» **DIRECTIONS FOR THIS TASK**: Stop at the line containing "עבורכם עצות וכללי אצבע שיעזרו לכם להימנע": every line of the listing from the first up to that one must be set down exactly.

» **RECORDS SHOWN**:
▽
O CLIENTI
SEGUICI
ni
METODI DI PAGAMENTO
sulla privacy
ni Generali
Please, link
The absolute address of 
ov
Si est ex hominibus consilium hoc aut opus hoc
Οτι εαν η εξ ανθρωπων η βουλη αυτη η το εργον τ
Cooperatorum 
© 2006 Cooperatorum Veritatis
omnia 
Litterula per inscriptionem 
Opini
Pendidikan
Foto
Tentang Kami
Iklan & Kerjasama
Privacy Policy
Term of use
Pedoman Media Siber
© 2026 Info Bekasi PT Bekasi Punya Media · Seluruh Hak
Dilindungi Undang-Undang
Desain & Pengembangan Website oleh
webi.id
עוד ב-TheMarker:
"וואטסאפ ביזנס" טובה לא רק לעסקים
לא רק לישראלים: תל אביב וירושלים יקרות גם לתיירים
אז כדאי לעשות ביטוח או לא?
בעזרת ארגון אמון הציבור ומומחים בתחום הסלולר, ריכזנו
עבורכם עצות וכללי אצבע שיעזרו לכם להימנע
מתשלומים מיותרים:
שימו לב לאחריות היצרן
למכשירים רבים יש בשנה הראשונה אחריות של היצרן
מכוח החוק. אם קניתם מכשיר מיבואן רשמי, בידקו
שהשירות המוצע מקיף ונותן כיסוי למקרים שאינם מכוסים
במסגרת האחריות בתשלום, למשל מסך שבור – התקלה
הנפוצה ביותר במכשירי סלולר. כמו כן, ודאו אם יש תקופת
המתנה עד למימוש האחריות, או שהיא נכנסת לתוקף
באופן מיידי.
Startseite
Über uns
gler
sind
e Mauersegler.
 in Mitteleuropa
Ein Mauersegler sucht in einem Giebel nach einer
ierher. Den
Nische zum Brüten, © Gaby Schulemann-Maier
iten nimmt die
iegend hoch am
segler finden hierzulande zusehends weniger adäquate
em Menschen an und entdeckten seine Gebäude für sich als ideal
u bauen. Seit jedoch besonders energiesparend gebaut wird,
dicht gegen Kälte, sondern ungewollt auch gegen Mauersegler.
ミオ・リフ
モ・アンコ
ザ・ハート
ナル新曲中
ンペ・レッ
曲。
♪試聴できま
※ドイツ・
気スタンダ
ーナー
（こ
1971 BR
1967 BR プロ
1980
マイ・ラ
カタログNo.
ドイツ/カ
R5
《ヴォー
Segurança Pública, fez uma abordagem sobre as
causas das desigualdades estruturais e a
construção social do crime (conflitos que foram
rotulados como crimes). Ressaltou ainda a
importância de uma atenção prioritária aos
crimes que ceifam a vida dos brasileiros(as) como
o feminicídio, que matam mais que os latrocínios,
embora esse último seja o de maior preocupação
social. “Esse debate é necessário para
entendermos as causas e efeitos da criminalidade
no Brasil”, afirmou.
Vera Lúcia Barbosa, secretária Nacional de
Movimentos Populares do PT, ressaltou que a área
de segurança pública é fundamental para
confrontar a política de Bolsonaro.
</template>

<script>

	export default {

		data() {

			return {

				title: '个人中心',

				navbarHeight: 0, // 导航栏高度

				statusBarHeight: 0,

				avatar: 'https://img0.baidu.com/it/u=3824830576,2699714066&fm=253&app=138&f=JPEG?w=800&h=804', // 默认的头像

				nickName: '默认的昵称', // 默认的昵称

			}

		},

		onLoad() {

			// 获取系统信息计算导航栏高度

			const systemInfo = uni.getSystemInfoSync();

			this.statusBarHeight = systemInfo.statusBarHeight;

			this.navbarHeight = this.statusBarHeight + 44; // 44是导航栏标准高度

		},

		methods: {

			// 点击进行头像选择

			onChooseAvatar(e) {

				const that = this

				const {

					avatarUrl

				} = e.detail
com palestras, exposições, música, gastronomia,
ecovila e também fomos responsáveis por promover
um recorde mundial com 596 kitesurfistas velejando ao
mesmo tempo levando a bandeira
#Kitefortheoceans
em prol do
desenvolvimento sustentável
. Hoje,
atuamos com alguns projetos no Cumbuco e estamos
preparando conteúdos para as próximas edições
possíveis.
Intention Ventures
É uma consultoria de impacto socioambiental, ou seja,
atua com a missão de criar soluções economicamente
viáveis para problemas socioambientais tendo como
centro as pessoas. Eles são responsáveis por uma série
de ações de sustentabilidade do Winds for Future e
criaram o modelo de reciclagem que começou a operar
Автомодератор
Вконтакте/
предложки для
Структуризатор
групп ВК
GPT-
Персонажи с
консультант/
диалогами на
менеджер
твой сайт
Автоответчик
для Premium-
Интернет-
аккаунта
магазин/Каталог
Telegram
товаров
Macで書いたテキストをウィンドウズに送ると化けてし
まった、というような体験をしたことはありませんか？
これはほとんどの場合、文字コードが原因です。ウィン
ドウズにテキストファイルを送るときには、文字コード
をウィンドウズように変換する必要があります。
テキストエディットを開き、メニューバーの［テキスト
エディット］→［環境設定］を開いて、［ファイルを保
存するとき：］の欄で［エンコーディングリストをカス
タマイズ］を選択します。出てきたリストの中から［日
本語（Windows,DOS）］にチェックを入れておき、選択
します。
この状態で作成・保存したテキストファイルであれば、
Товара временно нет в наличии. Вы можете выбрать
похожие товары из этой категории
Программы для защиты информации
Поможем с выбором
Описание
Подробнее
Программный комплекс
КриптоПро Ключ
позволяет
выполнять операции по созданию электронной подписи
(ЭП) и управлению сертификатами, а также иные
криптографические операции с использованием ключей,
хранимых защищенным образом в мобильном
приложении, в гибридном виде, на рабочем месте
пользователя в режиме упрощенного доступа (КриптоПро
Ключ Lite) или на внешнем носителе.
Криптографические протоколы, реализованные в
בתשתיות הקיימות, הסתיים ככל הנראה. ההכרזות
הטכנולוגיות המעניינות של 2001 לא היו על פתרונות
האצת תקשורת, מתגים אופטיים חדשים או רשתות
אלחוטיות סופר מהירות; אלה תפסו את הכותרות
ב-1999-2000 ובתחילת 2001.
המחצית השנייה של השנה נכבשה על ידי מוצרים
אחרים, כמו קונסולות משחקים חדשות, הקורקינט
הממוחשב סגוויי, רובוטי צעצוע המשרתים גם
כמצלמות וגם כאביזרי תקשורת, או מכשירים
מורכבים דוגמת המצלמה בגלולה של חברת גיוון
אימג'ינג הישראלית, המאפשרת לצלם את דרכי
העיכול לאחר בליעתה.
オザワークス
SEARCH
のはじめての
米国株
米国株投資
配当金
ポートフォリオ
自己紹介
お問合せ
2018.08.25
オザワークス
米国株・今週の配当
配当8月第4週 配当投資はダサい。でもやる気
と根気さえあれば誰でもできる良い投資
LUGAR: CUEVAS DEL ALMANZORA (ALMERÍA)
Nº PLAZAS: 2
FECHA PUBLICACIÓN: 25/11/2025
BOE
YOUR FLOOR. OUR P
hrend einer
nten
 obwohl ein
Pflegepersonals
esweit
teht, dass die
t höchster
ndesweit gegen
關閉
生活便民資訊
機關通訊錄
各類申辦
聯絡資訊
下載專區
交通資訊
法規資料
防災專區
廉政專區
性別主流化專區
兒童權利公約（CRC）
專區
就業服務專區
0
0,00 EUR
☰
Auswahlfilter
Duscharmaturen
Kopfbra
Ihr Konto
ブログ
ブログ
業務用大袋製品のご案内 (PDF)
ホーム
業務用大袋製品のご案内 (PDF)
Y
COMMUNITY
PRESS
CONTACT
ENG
△
» **EXERCISE SOLUTION**:
O CLIENTI
SEGUICI
ni
METODI DI PAGAMENTO
sulla privacy
ni Generali
Please, link
The absolute address of 
ov
Si est ex hominibus consilium hoc aut opus hoc
Οτι εαν η εξ ανθρωπων η βουλη αυτη η το εργον τ
Cooperatorum 
© 2006 Cooperatorum Veritatis
omnia 
Litterula per inscriptionem 
Opini
Pendidikan
Foto
Tentang Kami
Iklan & Kerjasama
Privacy Policy
Term of use
Pedoman Media Siber
© 2026 Info Bekasi PT Bekasi Punya Media · Seluruh Hak
Dilindungi Undang-Undang
Desain & Pengembangan Website oleh
webi.id
עוד ב-TheMarker:
"וואטסאפ ביזנס" טובה לא רק לעסקים
לא רק לישראלים: תל אביב וירושלים יקרות גם לתיירים
אז כדאי לעשות ביטוח או לא?
בעזרת ארגון אמון הציבור ומומחים בתחום הסלולר, ריכזנו
עבורכם עצות וכללי אצבע שיעזרו לכם להימנע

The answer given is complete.